I am writing today to inform the cycling public that I am taking back the reigns of Almanzo. 

 

For those that aren’t familiar, the Almanzo is a collection of free-to-enter gravel road cycling events that take place annually in Spring Valley, Minnesota, on the first weekend after Mother’s Day. The events began in 2007 when 12 folks gathered their bicycles together in a park near downtown Rochester, Minnesota to ride their steeds 100 miles west to Mankato, Minnesota. In the years that followed, the event grew exponentially and eventually moved to the city of Spring Valley, where it has remained ever since. 

 

In 2014, I stepped away from the event and handed it over to the Tourism Committee (Kathy Simpson) in Spring Valley. With help from Penn Cycle (an organization that I currently oversee), Kathy continued to produce events that brought people from all over the country.

 

After the event this year (2018), Kathy and Penn had some difficult conversations about the time and the stress that producing these events creates. Both parties declared that the strain was too much to continue. For disclaimer purposes (and to anyone familiar with producing large cycling events), the amount of work required to make them happen is incredible. I have known this all along and I am incredibly grateful to Kathy and Penn for their efforts over the last four years, as they have kept the spirit of Almanzo alive and have gone to amazing lengths to preserve what was originally my vision. 

That said, Kathy has decided to take a step back this year.
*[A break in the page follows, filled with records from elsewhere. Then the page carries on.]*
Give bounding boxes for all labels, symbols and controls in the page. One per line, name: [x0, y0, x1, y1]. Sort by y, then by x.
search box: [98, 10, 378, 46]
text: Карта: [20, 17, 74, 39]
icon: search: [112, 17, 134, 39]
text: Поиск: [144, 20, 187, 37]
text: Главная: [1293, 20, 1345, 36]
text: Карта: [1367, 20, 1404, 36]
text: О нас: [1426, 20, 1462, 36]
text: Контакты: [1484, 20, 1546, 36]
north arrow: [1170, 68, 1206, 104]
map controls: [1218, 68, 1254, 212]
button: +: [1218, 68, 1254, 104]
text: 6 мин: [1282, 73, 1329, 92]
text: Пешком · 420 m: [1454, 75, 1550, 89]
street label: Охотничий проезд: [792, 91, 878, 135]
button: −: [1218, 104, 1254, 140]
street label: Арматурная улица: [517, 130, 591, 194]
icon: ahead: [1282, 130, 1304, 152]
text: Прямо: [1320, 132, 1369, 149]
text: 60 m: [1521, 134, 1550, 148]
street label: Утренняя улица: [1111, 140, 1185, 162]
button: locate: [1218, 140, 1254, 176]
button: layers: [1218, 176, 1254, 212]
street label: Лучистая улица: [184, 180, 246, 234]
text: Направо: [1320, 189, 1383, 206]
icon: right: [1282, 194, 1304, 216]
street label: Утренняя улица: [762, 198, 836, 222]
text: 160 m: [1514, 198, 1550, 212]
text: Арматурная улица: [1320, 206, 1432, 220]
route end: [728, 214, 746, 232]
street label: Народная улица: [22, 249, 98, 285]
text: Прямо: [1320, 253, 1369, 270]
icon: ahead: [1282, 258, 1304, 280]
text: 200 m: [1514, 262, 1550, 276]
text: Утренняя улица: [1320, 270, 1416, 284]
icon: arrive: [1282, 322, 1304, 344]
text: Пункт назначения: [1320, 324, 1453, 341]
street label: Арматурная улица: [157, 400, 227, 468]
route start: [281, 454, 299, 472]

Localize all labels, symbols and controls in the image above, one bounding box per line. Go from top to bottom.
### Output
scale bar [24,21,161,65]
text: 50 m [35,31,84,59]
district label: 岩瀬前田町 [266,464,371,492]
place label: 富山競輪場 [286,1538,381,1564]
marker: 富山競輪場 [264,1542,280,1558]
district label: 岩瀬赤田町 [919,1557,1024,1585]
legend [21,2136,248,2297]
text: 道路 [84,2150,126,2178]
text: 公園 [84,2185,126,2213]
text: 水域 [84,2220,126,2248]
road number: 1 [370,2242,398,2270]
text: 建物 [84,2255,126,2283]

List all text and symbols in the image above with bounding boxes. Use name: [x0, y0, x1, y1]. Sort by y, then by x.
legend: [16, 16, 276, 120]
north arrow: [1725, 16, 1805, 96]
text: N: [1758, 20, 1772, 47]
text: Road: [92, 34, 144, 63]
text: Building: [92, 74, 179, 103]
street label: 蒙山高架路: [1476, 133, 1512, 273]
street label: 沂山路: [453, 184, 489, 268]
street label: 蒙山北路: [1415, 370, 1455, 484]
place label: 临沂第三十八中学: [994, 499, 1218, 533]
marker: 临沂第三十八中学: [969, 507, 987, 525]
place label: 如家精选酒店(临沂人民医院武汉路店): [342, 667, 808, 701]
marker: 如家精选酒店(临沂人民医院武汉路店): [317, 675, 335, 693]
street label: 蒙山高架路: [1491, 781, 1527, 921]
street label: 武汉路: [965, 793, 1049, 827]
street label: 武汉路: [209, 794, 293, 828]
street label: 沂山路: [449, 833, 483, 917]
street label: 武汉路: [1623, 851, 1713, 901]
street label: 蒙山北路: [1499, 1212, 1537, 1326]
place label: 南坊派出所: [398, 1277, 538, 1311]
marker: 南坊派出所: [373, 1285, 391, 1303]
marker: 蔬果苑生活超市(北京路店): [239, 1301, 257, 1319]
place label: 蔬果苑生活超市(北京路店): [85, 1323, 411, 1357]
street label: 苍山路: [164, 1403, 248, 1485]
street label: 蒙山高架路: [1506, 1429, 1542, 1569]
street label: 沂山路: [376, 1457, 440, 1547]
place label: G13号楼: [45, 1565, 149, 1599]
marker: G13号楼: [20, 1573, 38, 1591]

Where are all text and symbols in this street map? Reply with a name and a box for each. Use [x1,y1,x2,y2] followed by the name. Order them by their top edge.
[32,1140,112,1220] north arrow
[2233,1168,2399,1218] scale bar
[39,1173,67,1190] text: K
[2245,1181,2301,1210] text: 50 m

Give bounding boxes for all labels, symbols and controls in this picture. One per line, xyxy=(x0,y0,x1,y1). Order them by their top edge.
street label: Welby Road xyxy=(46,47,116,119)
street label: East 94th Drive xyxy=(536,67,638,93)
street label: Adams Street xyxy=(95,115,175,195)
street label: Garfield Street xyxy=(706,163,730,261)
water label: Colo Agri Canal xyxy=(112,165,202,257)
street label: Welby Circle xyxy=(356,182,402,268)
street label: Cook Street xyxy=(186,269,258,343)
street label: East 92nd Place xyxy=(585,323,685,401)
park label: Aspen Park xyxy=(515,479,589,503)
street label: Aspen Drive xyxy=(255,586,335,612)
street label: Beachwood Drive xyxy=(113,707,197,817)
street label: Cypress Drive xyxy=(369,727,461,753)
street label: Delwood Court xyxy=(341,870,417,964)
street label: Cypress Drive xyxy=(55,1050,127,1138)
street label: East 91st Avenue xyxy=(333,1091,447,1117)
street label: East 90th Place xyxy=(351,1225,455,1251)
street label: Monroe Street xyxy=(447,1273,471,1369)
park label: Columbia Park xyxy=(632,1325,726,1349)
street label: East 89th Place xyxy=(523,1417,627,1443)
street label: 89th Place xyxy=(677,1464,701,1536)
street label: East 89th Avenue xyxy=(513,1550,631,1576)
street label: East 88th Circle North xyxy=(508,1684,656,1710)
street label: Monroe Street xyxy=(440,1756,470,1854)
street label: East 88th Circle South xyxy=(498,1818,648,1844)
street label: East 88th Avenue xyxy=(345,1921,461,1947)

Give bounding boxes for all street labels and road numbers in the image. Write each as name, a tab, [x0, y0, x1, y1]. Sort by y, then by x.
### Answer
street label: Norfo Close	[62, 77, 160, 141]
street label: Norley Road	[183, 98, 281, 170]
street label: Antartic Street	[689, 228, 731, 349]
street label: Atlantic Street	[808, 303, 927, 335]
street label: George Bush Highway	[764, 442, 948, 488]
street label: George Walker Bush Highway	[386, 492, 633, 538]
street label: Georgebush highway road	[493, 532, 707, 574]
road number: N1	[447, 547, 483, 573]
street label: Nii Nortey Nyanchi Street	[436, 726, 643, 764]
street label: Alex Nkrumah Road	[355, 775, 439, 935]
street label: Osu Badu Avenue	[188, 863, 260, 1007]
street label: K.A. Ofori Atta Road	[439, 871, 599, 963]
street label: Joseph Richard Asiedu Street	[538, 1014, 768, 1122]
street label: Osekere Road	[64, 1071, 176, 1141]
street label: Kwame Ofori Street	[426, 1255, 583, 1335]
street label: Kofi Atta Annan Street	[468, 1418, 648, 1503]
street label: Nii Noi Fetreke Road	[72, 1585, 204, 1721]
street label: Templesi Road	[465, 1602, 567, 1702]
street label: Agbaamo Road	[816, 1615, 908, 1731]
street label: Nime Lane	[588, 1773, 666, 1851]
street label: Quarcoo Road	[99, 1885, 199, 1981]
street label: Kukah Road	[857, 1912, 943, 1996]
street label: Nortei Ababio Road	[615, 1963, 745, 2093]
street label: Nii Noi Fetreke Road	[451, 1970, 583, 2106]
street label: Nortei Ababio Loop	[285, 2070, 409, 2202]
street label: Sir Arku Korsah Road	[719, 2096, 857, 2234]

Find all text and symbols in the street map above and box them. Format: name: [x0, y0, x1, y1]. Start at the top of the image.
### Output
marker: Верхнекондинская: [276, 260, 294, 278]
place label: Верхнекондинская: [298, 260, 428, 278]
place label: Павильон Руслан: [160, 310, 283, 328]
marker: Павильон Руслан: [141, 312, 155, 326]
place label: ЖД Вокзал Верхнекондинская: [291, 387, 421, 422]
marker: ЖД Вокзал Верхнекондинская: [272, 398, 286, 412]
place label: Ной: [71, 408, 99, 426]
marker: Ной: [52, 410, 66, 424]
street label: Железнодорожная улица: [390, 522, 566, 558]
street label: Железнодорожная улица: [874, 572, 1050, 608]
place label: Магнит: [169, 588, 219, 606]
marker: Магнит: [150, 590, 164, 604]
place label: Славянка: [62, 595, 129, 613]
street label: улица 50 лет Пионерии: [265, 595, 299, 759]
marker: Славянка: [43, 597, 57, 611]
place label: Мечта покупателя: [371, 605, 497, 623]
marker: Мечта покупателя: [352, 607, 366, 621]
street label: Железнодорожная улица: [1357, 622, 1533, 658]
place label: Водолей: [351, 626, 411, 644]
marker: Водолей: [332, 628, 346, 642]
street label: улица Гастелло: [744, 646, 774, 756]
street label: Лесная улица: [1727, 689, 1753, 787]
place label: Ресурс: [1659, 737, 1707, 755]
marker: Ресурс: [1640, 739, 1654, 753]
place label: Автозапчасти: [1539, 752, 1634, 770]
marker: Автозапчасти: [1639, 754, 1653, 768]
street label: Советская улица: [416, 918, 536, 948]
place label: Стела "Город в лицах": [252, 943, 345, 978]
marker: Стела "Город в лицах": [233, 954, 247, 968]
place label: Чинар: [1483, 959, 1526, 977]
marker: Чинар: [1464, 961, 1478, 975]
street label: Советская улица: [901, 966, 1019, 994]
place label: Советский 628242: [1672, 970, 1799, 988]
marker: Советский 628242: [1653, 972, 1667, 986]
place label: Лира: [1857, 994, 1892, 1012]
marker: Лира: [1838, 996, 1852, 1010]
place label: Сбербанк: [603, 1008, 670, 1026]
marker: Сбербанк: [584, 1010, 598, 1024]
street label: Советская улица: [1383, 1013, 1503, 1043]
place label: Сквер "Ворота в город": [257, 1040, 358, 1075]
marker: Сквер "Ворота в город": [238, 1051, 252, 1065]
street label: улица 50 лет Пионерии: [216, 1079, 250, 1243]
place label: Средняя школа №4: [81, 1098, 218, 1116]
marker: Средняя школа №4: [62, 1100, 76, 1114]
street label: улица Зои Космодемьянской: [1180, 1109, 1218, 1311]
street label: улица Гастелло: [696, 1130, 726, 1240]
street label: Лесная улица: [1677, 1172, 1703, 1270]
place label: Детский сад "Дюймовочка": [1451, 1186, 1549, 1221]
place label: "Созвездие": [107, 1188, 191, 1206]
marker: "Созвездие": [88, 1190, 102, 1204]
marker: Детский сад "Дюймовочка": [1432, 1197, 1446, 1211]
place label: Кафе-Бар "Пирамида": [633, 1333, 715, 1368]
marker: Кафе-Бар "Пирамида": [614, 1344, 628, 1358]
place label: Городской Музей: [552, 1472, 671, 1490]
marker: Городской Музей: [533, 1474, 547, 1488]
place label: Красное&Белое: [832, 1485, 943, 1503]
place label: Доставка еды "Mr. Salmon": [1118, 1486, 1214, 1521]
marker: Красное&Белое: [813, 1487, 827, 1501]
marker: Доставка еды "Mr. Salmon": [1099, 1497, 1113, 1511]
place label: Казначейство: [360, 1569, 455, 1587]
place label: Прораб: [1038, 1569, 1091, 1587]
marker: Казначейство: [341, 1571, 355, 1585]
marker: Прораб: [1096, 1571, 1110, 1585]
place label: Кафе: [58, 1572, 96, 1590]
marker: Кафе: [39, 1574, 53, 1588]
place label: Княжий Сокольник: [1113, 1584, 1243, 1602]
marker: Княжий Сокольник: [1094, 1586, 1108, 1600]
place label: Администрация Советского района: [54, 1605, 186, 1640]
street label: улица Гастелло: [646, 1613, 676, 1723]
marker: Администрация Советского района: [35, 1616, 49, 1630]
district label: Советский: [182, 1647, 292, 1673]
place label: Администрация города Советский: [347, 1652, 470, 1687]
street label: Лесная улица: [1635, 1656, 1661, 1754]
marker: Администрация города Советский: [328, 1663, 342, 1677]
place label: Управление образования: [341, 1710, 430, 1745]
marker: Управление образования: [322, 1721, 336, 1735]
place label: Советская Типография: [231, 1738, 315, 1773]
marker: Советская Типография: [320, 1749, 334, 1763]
In her absence, I cannot see another person more capable of taking control of these events than myself. I am rested and I am ready to make Almanzo more accessible and more amazing than ever before. 

 

From day one the purpose of this event was to get people on bicycles and encourage them to push themselves beyond what they previously thought they were capable of. That has never changed and never will. Here we go.